## Work task A
In the text on photography and competition, who can now pick up a camera and create their own vision?
## Work task B
Extend the text on Indrani and competition in photography, picking up after its final sentence.

## Selected extract
· · ·

Of course, with that ease of technology comes more competition because almost anyone can do it—but Indrani doesn’t seem concerned. “From a professional standpoint, I understand it,” she says. “Art directors who used to hire photographers to create their vision are now able to pick up a camera and create it themselves. Today, there is a great challenge—you have to be really, really good and come up with things that haven’t been seen or done before. Anybody can do the rip-off things. There are millions of people who have the capacity to make images look decent—photography is reaching a place where you don’t need years of training and tons of money to create a rip-off, but if you don’t have the artistic ideas to create, then you will come up lacking.”

· · ·

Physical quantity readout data
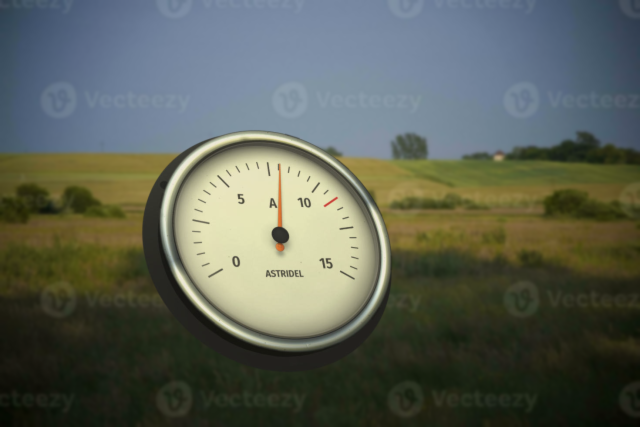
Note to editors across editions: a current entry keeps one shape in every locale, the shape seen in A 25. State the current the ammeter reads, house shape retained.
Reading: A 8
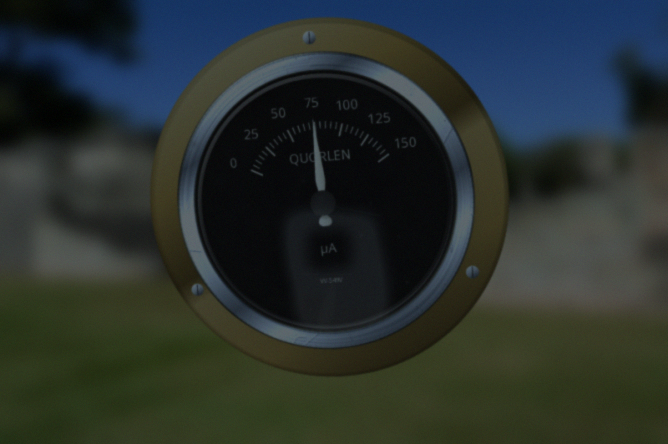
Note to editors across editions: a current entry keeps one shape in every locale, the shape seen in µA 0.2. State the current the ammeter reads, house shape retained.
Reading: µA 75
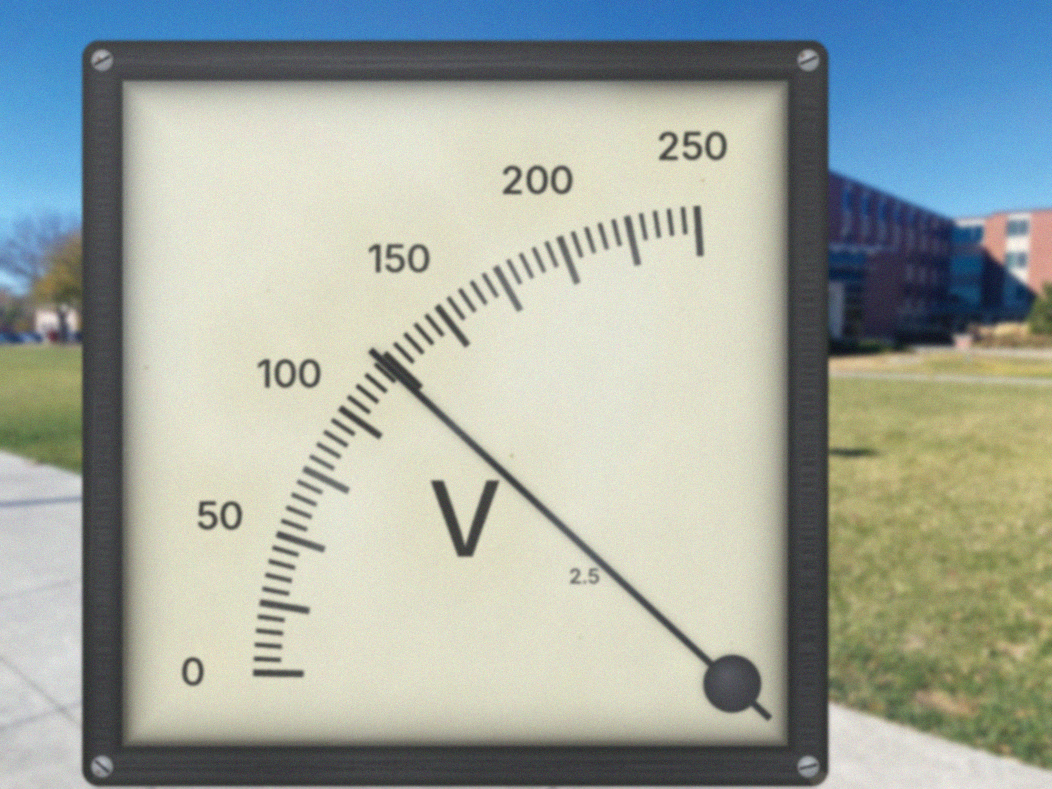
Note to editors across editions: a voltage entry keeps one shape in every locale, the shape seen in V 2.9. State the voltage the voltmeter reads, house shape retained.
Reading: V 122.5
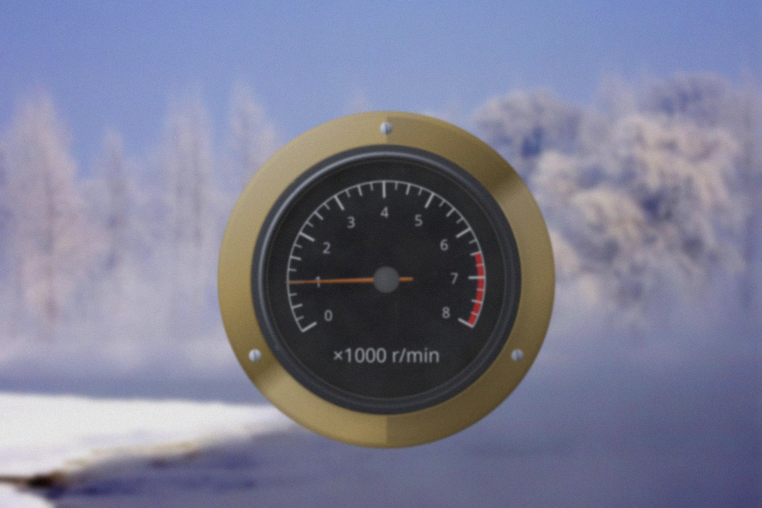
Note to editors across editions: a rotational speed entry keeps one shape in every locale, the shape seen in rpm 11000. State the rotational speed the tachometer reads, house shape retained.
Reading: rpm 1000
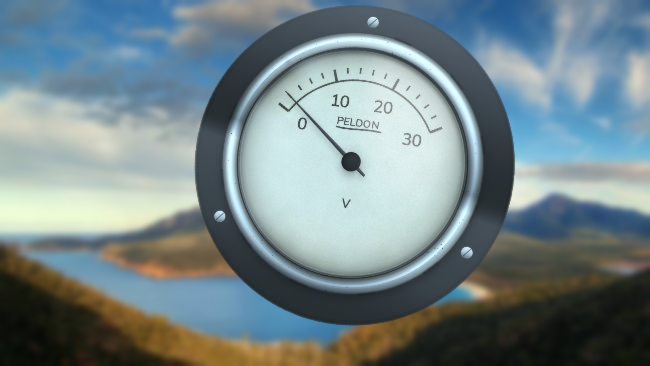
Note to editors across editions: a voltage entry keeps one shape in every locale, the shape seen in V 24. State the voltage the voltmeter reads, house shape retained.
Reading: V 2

· · ·

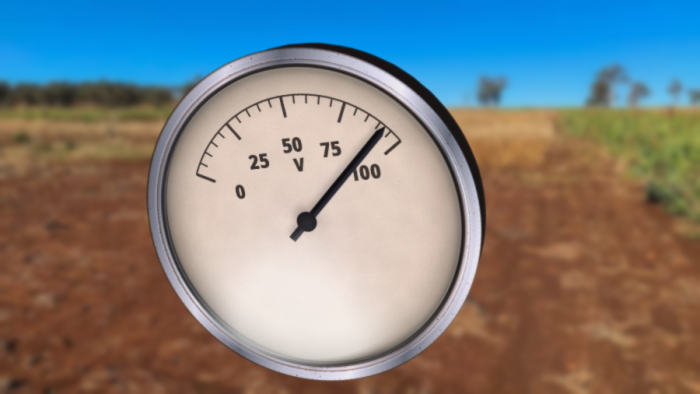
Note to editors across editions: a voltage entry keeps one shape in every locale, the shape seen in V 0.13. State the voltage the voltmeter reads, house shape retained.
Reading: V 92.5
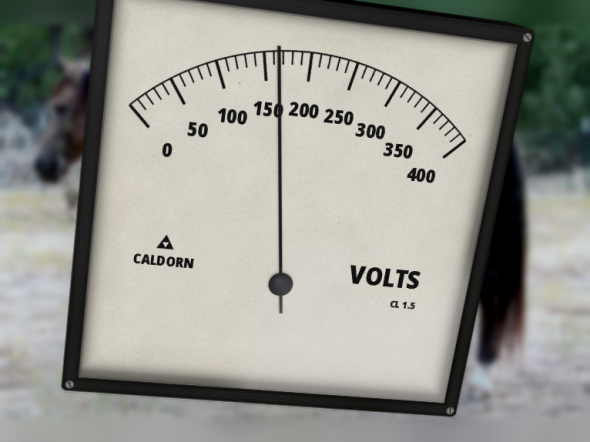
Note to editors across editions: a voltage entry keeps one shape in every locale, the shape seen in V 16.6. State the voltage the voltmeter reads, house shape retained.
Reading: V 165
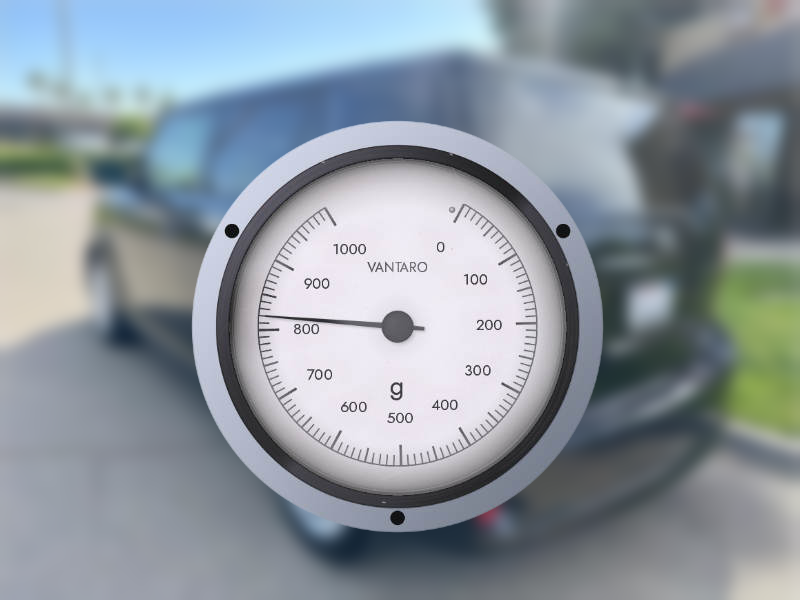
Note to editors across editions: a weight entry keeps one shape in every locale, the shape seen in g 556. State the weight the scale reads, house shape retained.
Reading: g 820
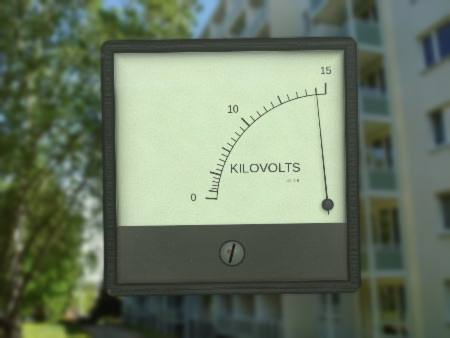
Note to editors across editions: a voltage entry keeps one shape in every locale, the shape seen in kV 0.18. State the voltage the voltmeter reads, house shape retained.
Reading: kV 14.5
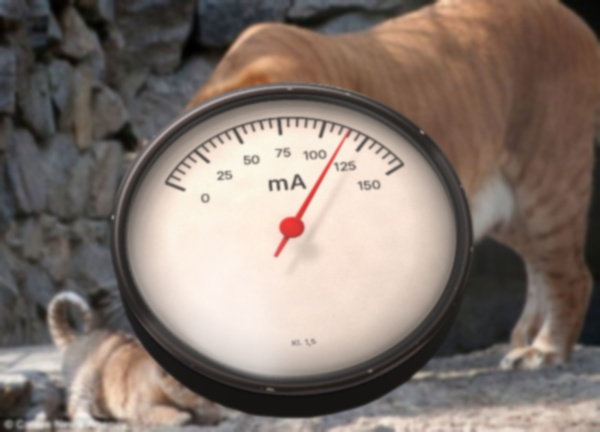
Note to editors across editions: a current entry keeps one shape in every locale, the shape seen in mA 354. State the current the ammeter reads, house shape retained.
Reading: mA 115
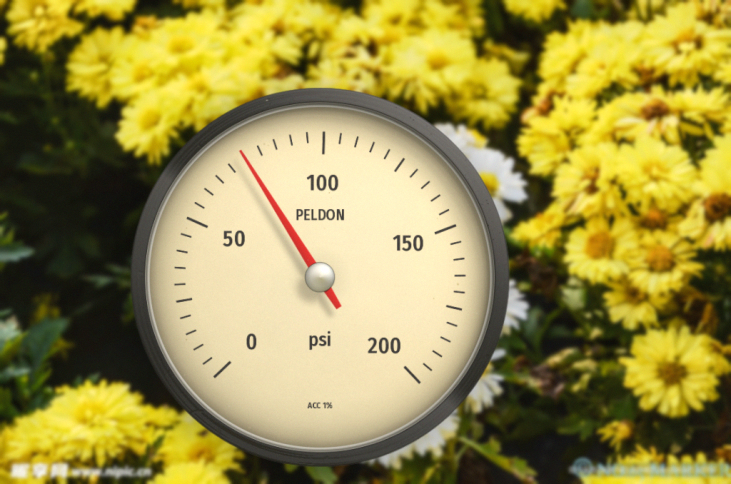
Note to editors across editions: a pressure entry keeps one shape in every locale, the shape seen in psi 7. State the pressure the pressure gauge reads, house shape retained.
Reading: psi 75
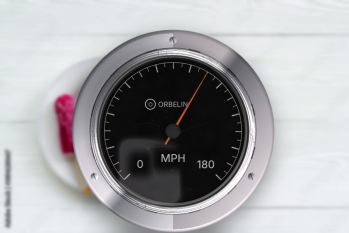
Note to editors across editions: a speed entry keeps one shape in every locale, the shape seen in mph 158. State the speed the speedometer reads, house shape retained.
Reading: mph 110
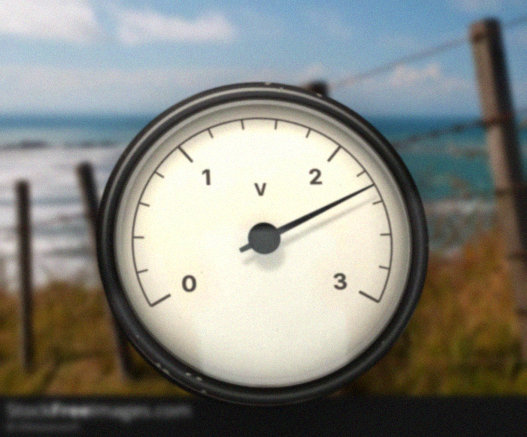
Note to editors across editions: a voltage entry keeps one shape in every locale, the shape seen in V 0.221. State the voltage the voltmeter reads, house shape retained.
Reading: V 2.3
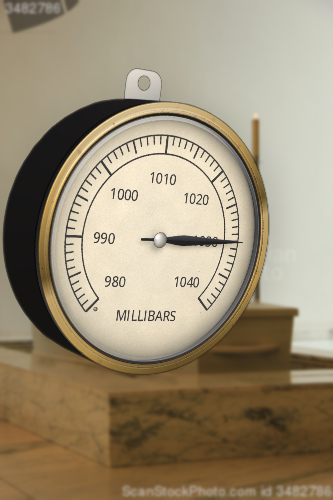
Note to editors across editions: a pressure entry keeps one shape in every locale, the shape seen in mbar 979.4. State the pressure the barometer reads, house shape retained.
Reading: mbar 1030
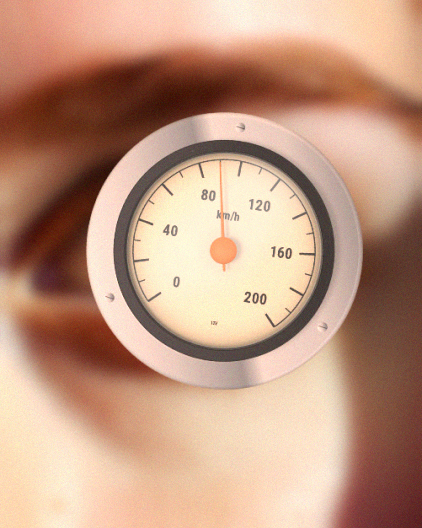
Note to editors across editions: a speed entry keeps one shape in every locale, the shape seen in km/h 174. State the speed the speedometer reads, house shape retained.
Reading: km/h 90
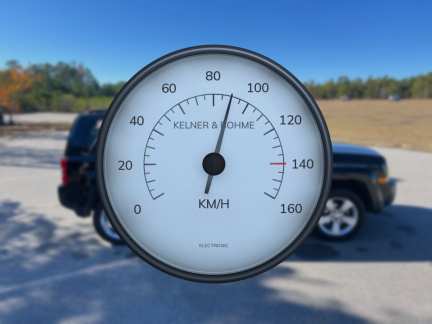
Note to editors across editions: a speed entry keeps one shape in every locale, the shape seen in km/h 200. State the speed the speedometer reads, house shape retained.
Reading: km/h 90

· · ·

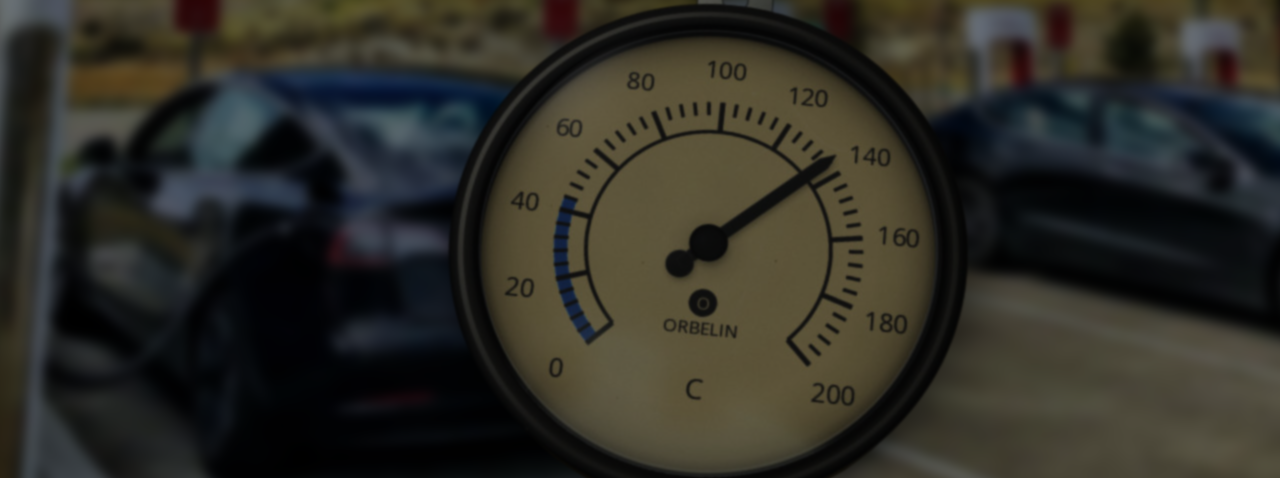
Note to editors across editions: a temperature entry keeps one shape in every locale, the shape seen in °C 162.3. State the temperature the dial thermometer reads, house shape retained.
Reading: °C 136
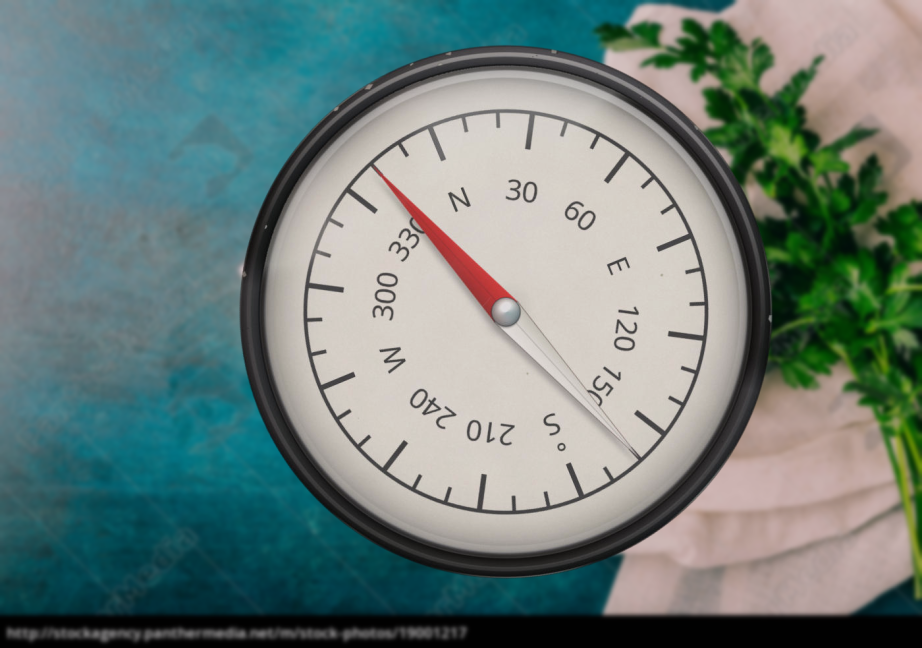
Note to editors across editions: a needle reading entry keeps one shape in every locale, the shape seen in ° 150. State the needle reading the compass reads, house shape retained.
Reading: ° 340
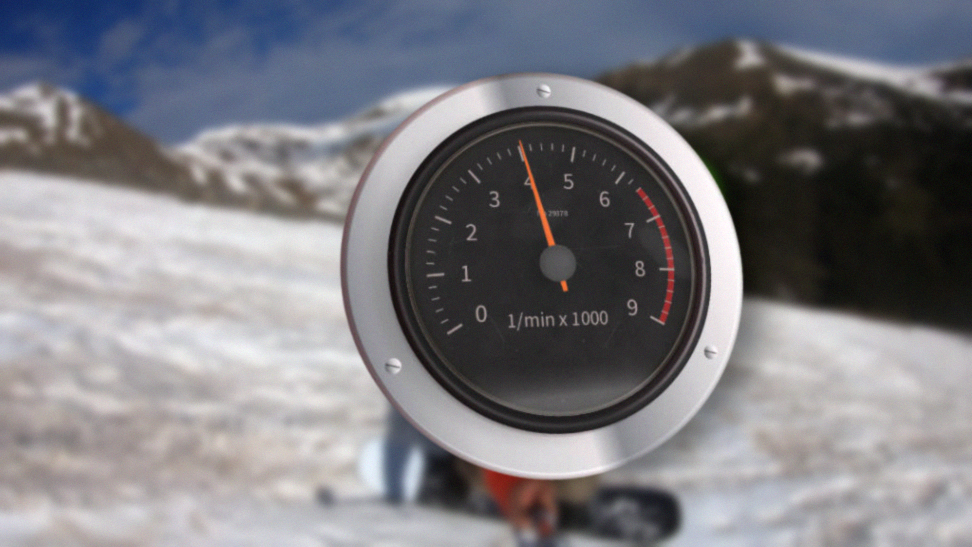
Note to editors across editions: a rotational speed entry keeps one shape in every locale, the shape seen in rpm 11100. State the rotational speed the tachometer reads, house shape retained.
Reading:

· · ·

## Task result A
Art directors who used to hire photographers.

## Task result B
Indrani continues talking about the industry and about a year of her own difficult obstacles to overcome. “We certainly, like everyone in the industry, have felt that it has been a very rough time. With the economy being as it is, and the death of so many magazines, and all the changes in the industry, it is making photography itself no longer the lucrative business that it used to be. For people like us, we have built up enormous overhead over the years and we’ve had many, many assistants because, at the time, that was what was needed to produce great images. So it all came at a great cost.”

Without asking, I know what Indrani is getting at. Both she and Klinko have filed Chapter 11 bankruptcy, so a rethinking, revamping, renewal and restructuring not only is what they want to do, but it’s what they have to do in order to survive the upheaval. It has happened so swiftly that the team is quickly putting out the fire and moving forward to find a new home for their talents.